Photography by Seana Williamson

Nature brings out something in all of us. The way the wind feels through our hair, the warmth of the sun on our skin, the way the grass feels against our toes. All of this helps adults gain a certain sense of freedom we otherwise wouldn’t allow ourselves to inhabit. But what about children? Giving kids the chance to be outside allows them to not only run and play but to stretch their imaginations and their ability to learn.

The United Nations has stated that the ability to play is a human right for all children. This is not only because it is fun and fundamental, but because children learn from play. They learn social-emotional skills as well as cognitive thinking and hard skills. Taking that play outside increases the possibilities and ability of all children.

When stepping outside, the world becomes different. Sticks become firetrucks, rocks become fairy homes, a hill becomes a mountain, and a tree becomes a dragon. Through imaginative play, children can learn about the world and their place in it. When stepping outside without toys, one lets the kids’ imaginations take control and allows kids to explore themselves and the larger world. Imaginative play allows kids to try out scenarios alone or with other kids. When playing with other kids in an imaginative world, kids learn social-emotional skills, like the importance of working with others and group communication.

In my new book, Nature Activity Book for Little Ones, I wanted to explore how something as simple as walking outside can teach kids far more than expected. Walking through the woods puts kids in a situation where they have to make a hundred different decisions in a very short amount of time. Decisions like going around or through the puddle. Should I go under or over the fallen log? Having kids make these decisions helps develop their cognitive thinking skills and problem-solving skills, which grow over time into helping them become self-sufficient.

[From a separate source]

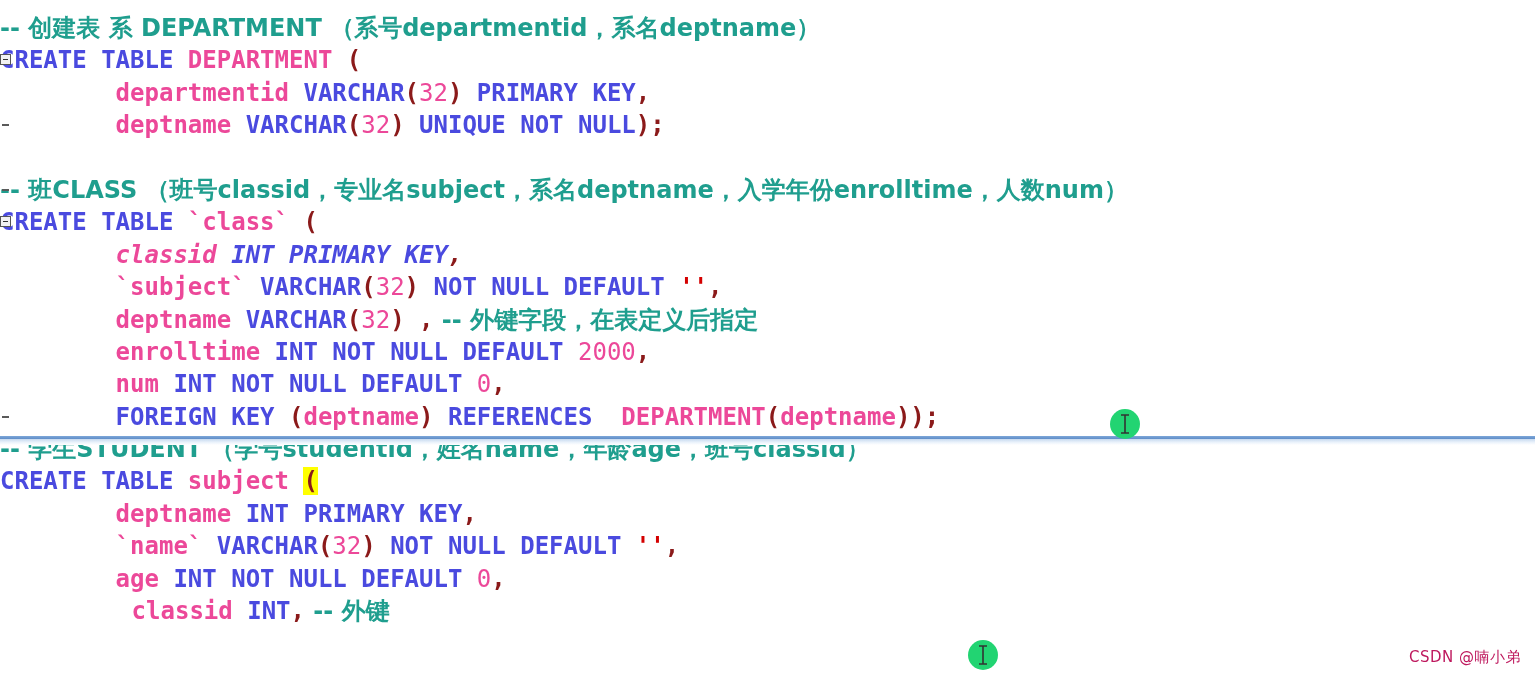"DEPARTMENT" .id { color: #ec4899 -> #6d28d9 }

The outdoors can benefit everyone. Being outside and breathing in the fresh air while we move around can help children grow stronger and steadier. A child who learns how to walk on uneven ground can walk anywhere with confidence. A child who plays outside works their muscles in ways they may not when inside. They get to run, climb, jump, kick, roll, splash, and even fall without physical boundaries like walls. Grabbing a stick to hit against a log helps develop hand muscles, eventually helping to make pencil holding easier when they come of school age. They can build their muscles while developing their understanding of the world.

One way we all learn about the world is through one another. Especially when we are little. Kids learn by spending time with the adults in their lives. Some of your strongest memories from childhood are probably with adults from your life. Going outside and focusing on your child helps you create a bond that will make the memories last a lifetime.

The time you spend outside with one another is the time you spend growing your bond, strengthening your body, and helping each other’s minds grow beyond the expected. The world is vast, and like a goldfish, our minds grow with the space we give it. Spending time with one another outdoors lets us spread our wings and see the world for how big and beautiful it can be, while also letting us increase our love for those around us.